Penurunan lebih besar terjadi pada impor. Pada Januari 2019, nilai impor
menyentuh 14,99 miliar dolar AS yang turun menjadi 12,20 miliar dolar AS pada
Februari 2019 atau turun sekitar 18,61 persen.

Secara year on year, penurunannya mencapai 13,98 persen, di mana impor pada
Februari 2018 mencapai 14,18 miliar dolar AS.

4
MASALAH

Dari berita diatas, masalah yang dialami Indonesia pada tahun 2019 ini adalah
perlambatan ekspor dan melemahnya impor bahan baku serta barang modal
dikarenakan berasal dari faktor eksternal. Tepatnya, trickle down effect (efek
menetes ke bawah) dari perlambatan ekonomi dunia. 

Dimana dikarenakan terjadinya perang dagang antara Cina dan Amerika Serikat
jadi industri di Cina pun sedang melambat dan mengalami penurunan daya beli,
sehingga ekspor Indonesia juga mengalami perlambatan karena pasar
internasional sedang mengalami penurunan daya beli karena perang dagang.

Selain itu, negara maju seperti Uni Eropa juga sedang mengalami perlambatan.
Ada dua faktor penyebab atas kondisi ini, yakni beberapa komoditi pentingnya
yang juga dicekal Amerika Serikat.

Dimana Indonesia tidak bisa memanfaatkan potensi pasar yang tercipta di AS


sejak perang dagang. Sebab, pada dasarnya, manufaktur Indonesia tidak dapat
memproduksi seluruh produk yang dapat menjadi substitusi terhadap produk yang
dicekal oleh AS dari Cina sejak perang dagang.

DAMPAK

Dampak yang dialami Indonesia yaitu pelemahan ekspor dan impor akibat trickle
down effect dari perang dagang, bahkan sudah menyebabkan perlambatan industri
manufaktur di Cina yang mempengaruhi terhadap ekspor produk non-migas di
seluruh dunia.

Karena industri di Cina sedang melambat dan mengalami penurunan daya beli.
Maka, permintaan atas barang-barang non migas dari negara-negara pengekspor
indut produksi seperti Indonesia turut mengalami penurunan.

5
Selain itu, jika negara yang tujuan ekspor kondisi ekonominya sedang turun maka
negara tersebut tidak akan meminta barang ke Indonesia. Analoginya  adalah jika
kita enggak punya pendapatan, barang dimurahin semurah apapun, kita tetap tidak
beli barang.

Hal ini menunjukkan mengenai menurunnya daya beli dari seluruh negara, satu
sama lain akan saling kena.

SOLUSI

Seperti yang sudah ada diberita di atas permasalahan tersebut dapat diatasi dengan
ekspansi ekspor ke pasar non tradisional atau baru. Tapi, penetrasi ke tujuan
tersebut tidak mudah dan membutuhkan waktu karena terdapat berbagai kendala.

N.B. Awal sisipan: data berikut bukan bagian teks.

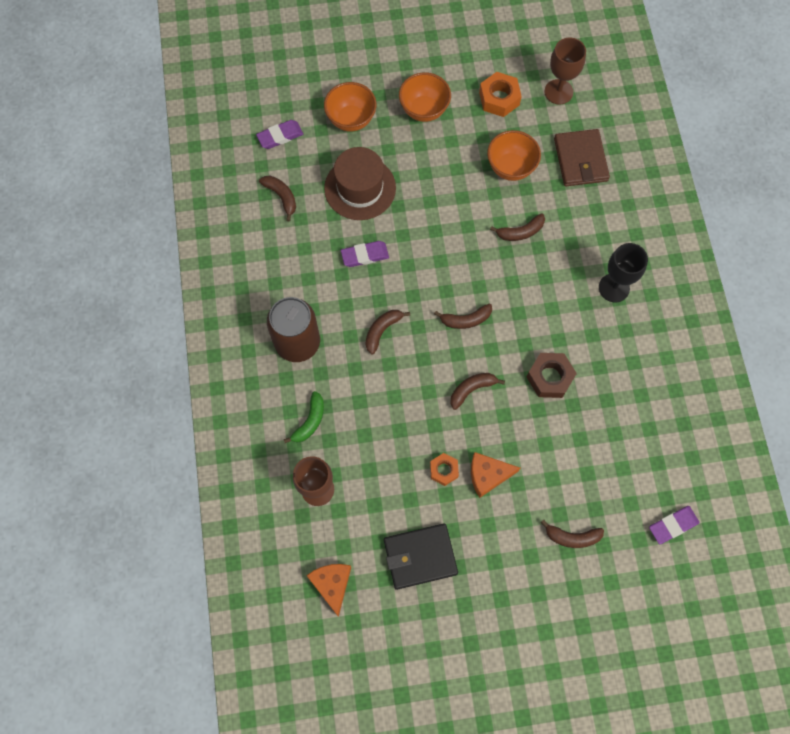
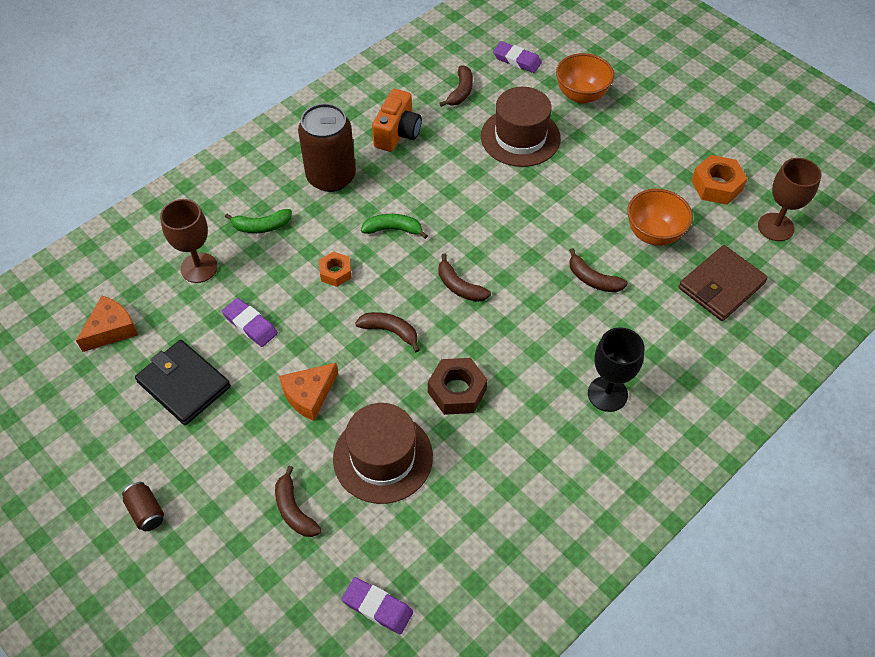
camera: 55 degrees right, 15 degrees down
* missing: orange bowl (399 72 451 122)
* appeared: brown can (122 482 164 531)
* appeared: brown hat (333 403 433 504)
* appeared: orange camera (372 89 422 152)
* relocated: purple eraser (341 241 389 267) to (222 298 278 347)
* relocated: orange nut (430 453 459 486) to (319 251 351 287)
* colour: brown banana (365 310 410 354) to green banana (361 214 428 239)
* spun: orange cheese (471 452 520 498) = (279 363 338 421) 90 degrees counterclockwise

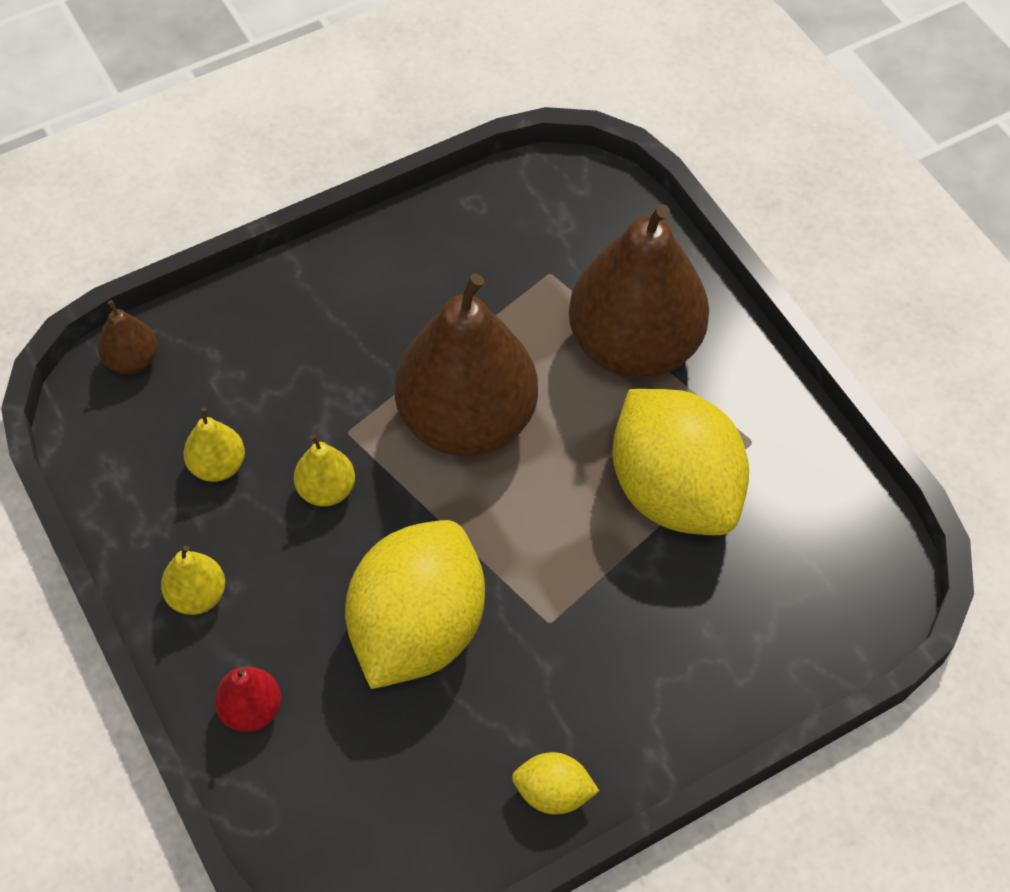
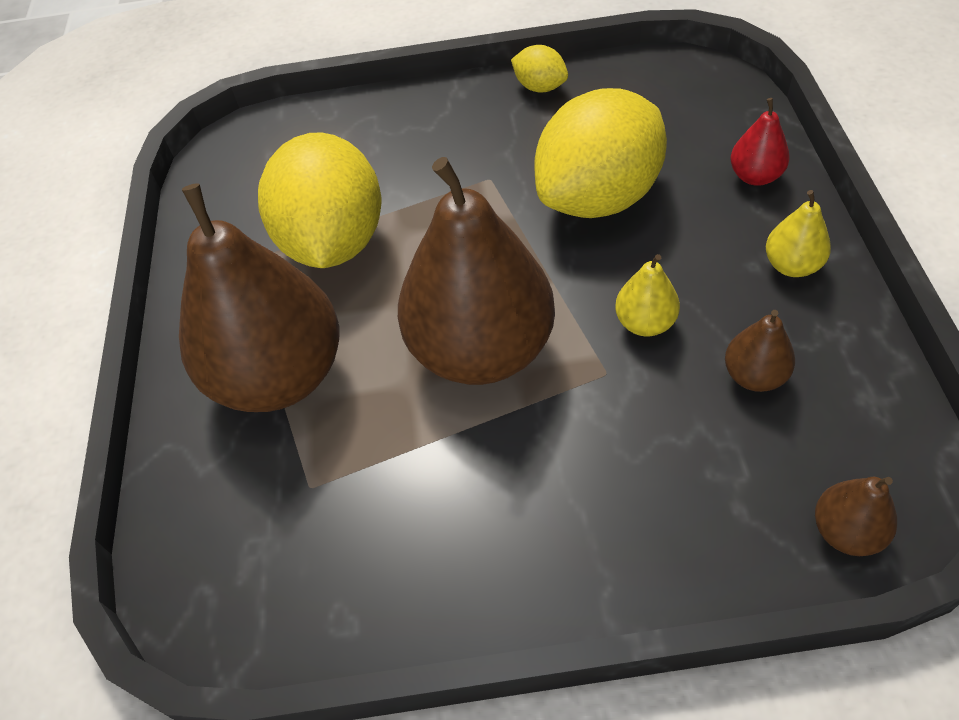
camera: 150 degrees left, 5 degrees down
* colour: yellow pear (183 408 245 482) to brown pear (725 310 795 392)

Misalnya, kurang familiarnya terhadap regulasi negara tujuan dan jalur


perdagangan antara Indonesia dengan negara tersebut yang masih kurang efisien.
Penyesuaian diri juga dibutuhkan dari pasar-pasar baru tersebut. Dibutuhkan
waktu lama agar pasar-pasar non tradisional dapat mensubstitusi potensi ekspor
yang hilang akibat perlambatan di negara rekan dagang tradisional Indonesia
seperti UE, AS dan Cina.

Dalam hal ini, peranan pemerintah untuk membantu pengusaha dalam penetrasi ke
pasar-pasar baru menjadi sangat penting. Selain itu, daya beli masyarakat lokal
juga harus terus dijaga. Sebab, kondisi dunia yang ‘melempem’ hanya dapat
menggantungkan pertumbuhan dari konsumsi dan investasi dalam negeri.